Her first film since 2002's "K-19: The Widowmaker," The Hurt Locker is definitely a return to form from the director of probably the greatest (in this man's humble opinion) surfer-action movie of all time "Point Break." The film follows Bravo company, a team of bomb technicians situated right in the heart of the Iraq war's modern IED warfare. Jeremy Renner, mostly known for impressive performances in "S.W.A.T" and "The Assassination of Jesse James," gives his most riveting performance yet as the lead, Staff Sergeant William James, a reckless but brilliant soldier who has taken down almost 850 bombs.

What separates this film from the bulk of mainstream cinema that has tackled the Iraqi situation is that it doesn't simply exist as a political polemic, or even a reminder of the humanitarian horrors that plague the Iraqi people.

Instead, Bigelow and screenwriter Mark Boal give us a story that transcends politics and can be seen as almost a straight up kick-ass action pic. The film is plotted by increasingly dangerous and fully realized defusion sequences, all of which were shot from beginning to end in single takes with DOP Barry Ackroyd's cameras continuously roving around set in order to create a tense realism that translates well to the screen.
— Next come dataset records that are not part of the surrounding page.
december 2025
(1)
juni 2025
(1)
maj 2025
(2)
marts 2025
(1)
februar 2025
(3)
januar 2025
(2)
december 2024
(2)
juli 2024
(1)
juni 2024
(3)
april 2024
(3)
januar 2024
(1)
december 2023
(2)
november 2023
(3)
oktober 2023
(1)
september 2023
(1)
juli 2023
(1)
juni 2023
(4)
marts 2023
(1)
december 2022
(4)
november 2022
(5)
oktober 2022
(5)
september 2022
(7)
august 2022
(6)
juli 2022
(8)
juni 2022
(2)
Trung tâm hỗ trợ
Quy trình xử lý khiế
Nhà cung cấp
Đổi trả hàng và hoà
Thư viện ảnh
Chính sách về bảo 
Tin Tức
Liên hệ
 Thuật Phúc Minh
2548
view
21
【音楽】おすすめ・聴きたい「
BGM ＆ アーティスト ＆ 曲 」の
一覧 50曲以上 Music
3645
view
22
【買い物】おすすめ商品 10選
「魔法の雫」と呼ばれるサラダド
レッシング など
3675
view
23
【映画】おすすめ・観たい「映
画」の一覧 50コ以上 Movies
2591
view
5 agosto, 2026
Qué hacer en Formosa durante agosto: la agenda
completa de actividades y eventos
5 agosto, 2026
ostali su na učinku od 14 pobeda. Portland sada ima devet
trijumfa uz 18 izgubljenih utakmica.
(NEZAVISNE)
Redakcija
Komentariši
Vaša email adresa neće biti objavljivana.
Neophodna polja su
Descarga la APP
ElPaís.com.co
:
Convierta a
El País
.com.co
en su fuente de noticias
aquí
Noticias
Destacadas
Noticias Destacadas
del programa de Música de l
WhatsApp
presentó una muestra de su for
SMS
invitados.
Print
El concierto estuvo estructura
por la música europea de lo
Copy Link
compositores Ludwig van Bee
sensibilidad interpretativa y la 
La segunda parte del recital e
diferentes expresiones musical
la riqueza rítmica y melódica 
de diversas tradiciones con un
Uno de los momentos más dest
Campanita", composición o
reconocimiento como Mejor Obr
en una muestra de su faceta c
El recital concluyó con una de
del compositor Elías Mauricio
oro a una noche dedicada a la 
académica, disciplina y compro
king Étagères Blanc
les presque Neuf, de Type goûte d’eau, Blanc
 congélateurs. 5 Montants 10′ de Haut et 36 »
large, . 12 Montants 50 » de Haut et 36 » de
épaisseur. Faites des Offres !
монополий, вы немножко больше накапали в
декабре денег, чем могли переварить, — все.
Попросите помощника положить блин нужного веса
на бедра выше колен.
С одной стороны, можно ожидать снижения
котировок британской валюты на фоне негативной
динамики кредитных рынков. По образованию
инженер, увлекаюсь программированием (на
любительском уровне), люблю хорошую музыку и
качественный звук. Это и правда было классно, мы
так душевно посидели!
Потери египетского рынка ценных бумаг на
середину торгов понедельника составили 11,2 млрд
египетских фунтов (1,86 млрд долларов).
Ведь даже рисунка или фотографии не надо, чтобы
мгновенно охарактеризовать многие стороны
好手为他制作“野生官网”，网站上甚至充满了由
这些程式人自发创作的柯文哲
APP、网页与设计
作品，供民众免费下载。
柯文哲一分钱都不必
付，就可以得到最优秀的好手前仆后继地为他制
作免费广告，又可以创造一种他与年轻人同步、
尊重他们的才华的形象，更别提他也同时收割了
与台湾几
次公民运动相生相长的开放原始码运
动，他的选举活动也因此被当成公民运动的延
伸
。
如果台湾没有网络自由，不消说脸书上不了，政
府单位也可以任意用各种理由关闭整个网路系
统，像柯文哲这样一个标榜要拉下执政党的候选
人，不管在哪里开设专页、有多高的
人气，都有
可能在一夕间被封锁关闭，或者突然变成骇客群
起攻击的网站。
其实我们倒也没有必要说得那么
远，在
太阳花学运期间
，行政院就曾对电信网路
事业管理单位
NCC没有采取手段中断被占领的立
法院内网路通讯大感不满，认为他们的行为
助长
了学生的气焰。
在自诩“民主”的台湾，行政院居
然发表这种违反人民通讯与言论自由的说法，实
Very elaborate attention to detail and mise-en-scene is in every frame of the pic, with Bigelow choosing to shoot in Jordan and locations being less than 10 KM away from the Iraqi border. And from a searing heat wave ranging up to 49C to actual Iraqi refugees used as extras to impeccable sound design and special guest cameos by Guy Pearce, David Morse and Ralph Fiennes, Bigelow has succeeded in creating an entirely memorable and visceral experience that will surely leave its mark in the pantheon of the very best war spectacles put to film.